REQUIRED WORK » What lines below mention the word "evident"? Copy each one.

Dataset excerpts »
····················
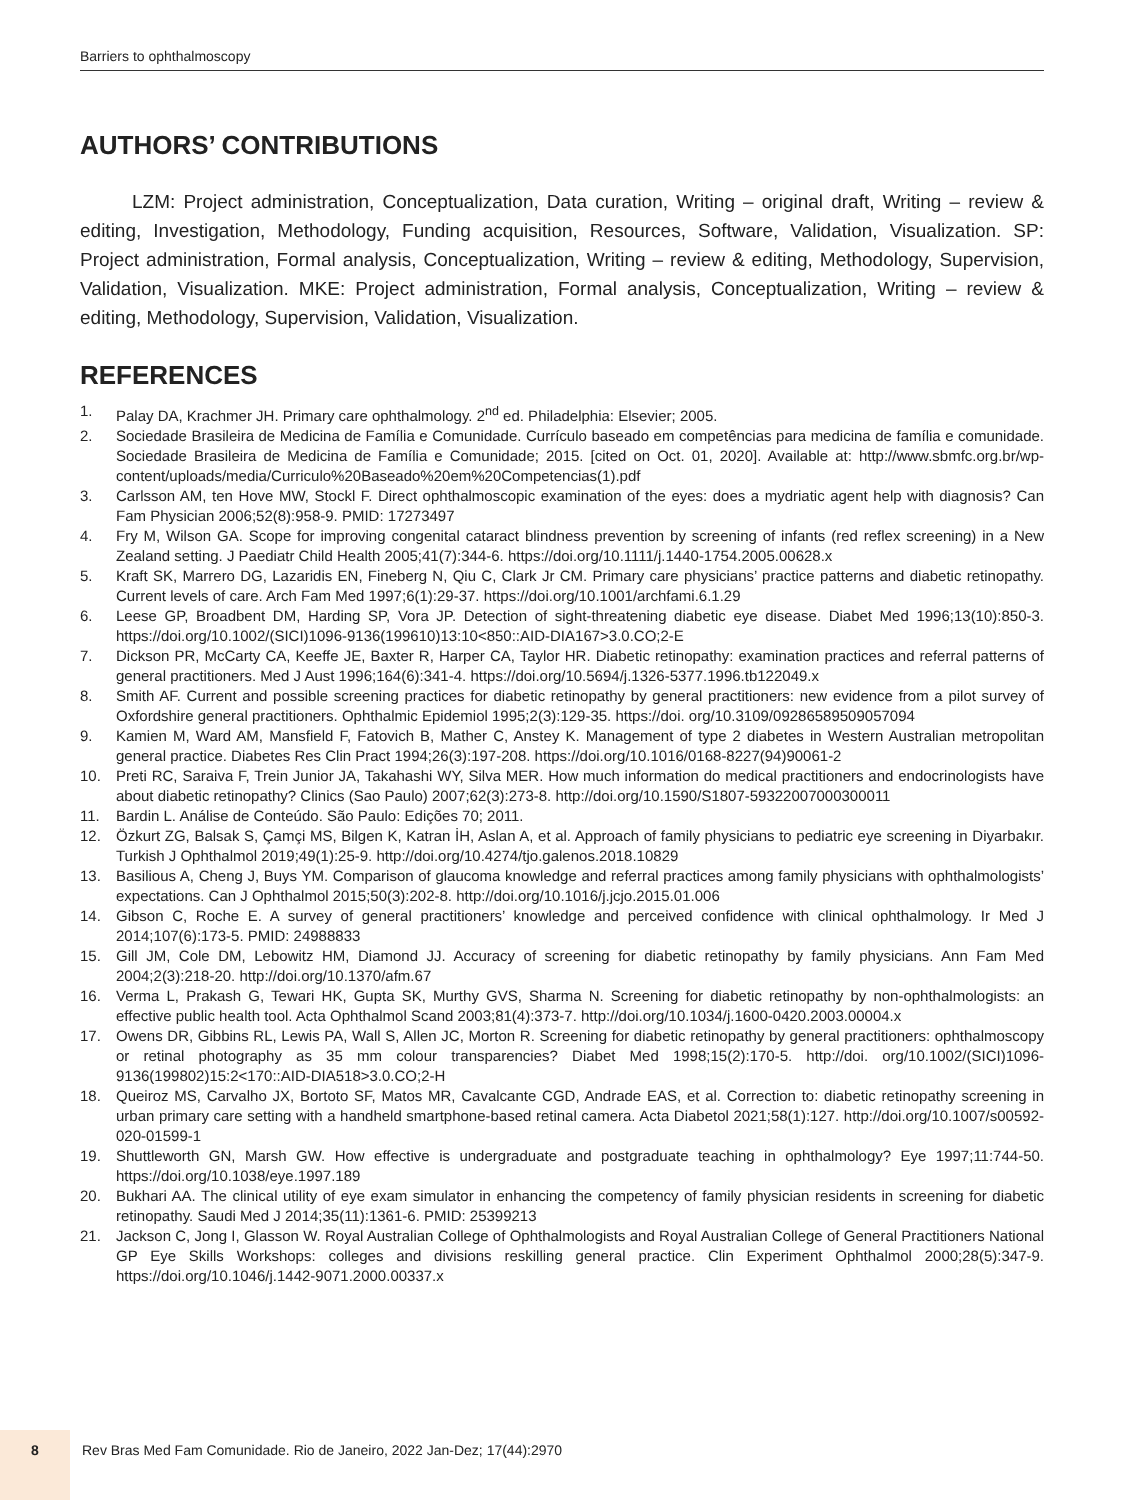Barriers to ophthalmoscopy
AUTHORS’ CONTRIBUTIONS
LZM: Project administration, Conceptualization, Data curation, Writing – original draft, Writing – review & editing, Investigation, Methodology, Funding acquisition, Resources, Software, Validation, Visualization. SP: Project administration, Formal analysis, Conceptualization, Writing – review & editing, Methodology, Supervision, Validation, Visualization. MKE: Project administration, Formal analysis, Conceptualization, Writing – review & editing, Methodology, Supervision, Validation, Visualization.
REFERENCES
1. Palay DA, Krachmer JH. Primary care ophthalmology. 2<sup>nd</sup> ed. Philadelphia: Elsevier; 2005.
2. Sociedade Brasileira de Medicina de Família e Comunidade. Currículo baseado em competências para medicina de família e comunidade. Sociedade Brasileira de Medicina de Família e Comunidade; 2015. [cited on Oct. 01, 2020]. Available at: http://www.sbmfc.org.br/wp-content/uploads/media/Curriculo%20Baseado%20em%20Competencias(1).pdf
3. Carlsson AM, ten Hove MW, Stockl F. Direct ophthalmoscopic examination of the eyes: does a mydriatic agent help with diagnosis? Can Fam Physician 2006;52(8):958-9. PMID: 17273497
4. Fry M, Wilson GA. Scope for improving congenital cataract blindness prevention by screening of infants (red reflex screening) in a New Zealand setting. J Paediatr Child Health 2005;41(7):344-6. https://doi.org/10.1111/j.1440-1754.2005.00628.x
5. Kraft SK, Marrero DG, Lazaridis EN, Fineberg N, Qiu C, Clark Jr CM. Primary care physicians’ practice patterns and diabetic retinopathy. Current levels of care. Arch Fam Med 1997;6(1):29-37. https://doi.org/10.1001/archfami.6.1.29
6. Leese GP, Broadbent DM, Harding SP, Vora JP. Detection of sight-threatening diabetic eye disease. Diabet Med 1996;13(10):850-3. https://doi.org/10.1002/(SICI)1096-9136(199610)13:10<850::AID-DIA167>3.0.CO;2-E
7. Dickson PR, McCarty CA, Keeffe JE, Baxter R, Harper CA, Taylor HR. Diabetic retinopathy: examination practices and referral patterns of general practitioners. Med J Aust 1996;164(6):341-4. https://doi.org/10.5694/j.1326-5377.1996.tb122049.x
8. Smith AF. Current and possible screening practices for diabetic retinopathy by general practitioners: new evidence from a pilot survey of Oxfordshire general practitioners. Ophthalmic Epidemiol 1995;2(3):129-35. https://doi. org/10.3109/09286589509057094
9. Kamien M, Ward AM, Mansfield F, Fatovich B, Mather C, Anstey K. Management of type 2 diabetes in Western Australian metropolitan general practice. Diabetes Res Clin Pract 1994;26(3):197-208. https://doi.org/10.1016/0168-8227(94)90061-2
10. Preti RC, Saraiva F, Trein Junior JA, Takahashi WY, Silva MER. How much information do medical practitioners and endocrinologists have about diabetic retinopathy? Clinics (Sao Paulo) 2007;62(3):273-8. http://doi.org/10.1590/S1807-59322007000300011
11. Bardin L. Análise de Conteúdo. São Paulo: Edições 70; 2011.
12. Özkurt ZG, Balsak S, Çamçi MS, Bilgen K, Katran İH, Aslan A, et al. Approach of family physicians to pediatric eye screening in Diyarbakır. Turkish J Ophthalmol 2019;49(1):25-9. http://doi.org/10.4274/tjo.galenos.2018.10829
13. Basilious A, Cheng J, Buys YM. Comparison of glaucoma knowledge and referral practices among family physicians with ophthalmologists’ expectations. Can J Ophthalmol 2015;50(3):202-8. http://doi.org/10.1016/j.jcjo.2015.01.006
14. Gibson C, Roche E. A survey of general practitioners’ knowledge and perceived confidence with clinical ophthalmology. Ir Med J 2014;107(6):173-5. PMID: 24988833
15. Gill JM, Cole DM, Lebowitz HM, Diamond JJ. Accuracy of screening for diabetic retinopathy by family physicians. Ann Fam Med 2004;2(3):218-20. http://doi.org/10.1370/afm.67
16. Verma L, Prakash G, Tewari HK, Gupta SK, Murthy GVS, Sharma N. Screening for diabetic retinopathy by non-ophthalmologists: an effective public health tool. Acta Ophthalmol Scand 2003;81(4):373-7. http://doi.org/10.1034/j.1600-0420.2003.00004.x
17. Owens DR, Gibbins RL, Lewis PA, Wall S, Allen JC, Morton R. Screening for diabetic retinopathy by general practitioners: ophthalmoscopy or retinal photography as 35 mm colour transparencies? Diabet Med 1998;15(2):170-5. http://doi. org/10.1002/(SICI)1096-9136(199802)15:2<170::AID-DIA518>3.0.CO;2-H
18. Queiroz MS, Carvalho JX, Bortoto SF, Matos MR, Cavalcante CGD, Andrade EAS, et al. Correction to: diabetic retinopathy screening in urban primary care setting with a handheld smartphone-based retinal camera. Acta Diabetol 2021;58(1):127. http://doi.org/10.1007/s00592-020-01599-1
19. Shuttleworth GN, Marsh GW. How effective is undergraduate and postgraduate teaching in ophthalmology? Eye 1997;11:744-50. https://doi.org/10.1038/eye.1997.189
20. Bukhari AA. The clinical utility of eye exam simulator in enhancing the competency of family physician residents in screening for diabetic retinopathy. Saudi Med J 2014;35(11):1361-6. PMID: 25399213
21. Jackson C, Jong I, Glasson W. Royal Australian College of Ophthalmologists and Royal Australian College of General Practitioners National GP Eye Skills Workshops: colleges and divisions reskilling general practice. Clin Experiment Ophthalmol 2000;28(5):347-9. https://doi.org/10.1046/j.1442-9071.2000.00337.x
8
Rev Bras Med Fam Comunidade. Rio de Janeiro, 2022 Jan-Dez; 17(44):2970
····················
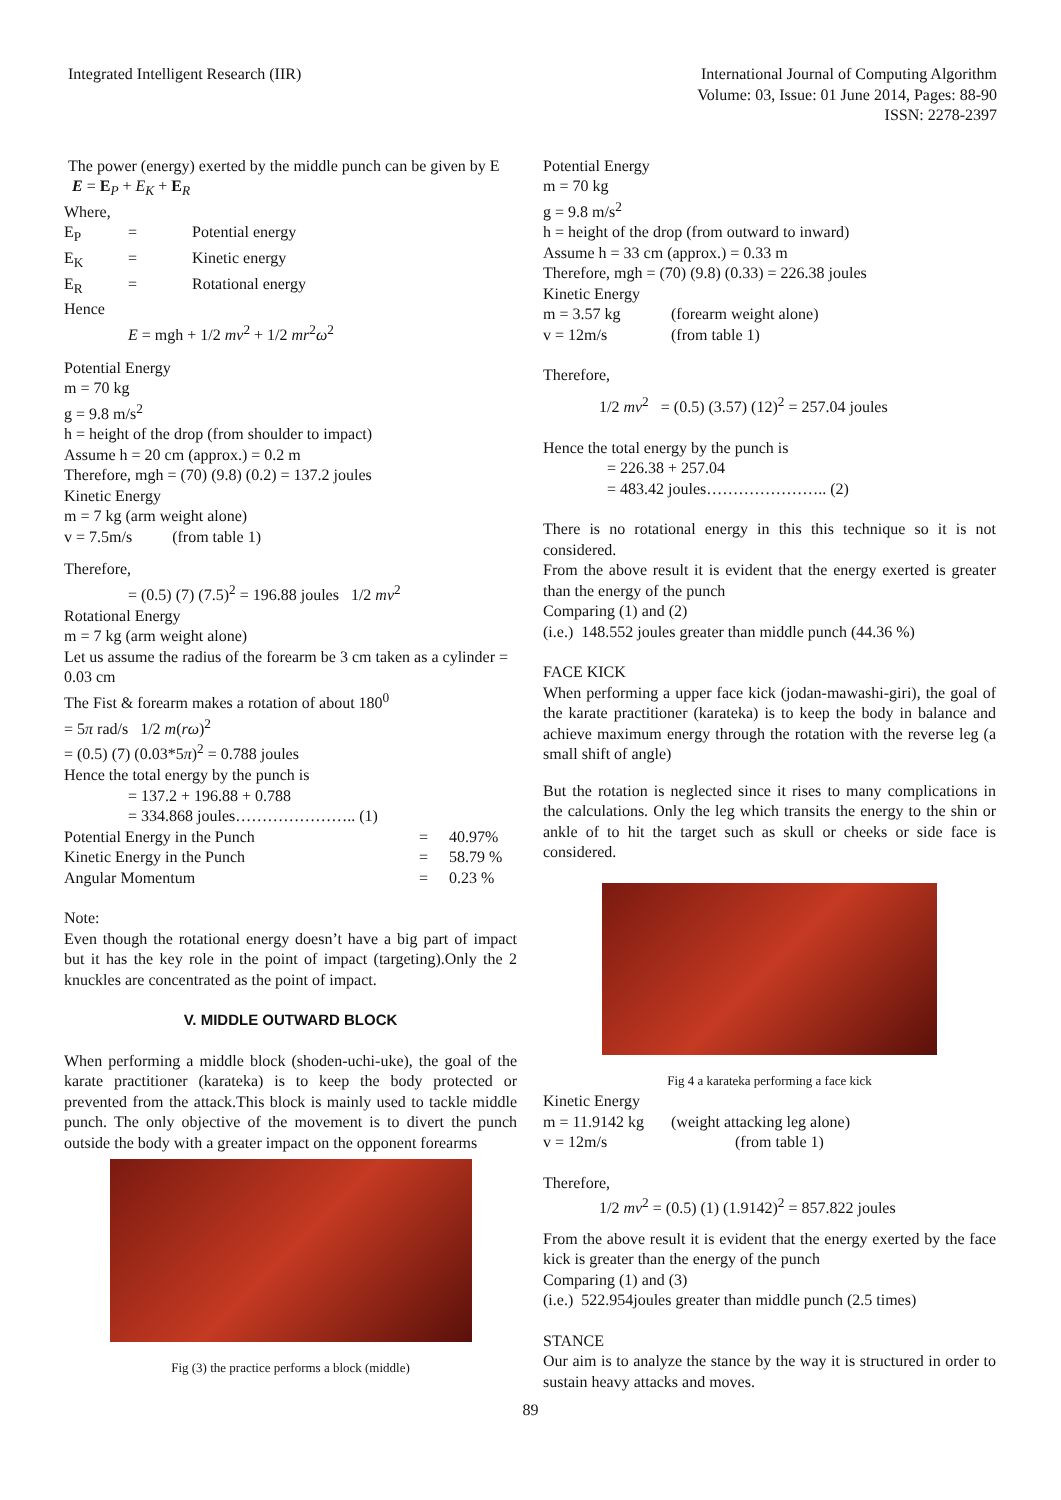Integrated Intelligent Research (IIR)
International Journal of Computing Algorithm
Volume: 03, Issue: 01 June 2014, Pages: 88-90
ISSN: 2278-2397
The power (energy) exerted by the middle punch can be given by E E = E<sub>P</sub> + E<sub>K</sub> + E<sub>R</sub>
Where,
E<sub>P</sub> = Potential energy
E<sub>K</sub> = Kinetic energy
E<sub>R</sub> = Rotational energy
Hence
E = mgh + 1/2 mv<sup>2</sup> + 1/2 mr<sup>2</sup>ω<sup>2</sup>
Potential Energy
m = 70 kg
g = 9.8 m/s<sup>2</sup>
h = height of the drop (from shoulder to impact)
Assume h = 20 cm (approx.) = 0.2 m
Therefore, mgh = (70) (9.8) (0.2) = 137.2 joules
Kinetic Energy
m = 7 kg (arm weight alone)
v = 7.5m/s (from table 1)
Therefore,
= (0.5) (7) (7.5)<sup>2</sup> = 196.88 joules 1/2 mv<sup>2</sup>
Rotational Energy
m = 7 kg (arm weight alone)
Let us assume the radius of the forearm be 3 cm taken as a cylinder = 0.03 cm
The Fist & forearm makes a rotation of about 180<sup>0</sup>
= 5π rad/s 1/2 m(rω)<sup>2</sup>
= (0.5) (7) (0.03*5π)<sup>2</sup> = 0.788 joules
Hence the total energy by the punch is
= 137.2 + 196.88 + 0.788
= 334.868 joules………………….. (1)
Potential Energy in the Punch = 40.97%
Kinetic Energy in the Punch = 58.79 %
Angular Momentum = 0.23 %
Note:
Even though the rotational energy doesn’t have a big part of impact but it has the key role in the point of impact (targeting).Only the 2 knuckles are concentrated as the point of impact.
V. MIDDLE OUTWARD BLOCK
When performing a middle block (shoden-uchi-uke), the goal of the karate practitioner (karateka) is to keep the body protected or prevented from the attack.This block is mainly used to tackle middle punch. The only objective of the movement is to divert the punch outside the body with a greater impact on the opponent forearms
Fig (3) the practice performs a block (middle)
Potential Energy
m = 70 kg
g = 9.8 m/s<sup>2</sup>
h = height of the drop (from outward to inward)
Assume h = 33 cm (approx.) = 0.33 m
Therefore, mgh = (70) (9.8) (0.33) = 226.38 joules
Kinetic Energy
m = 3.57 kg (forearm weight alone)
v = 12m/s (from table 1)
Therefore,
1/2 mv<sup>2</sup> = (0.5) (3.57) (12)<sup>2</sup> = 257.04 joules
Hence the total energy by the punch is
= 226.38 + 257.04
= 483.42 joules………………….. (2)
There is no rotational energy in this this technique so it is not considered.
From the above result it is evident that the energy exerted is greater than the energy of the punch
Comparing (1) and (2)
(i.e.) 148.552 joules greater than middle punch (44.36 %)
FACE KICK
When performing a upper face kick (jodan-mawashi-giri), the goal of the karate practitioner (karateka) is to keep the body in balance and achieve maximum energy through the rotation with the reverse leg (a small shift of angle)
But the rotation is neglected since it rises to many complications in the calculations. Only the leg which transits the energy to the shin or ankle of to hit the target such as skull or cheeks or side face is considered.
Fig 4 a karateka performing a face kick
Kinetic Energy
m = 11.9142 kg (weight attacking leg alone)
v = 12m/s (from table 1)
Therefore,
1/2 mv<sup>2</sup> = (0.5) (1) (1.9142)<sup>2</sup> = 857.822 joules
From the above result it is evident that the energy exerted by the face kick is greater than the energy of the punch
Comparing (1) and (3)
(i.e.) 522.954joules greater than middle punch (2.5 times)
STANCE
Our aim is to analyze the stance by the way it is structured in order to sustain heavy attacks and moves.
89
····················
REPLY »
From the above result it is evident that the energy exerted is greater than the energy of the punch
From the above result it is evident that the energy exerted by the face kick is greater than the energy of the punch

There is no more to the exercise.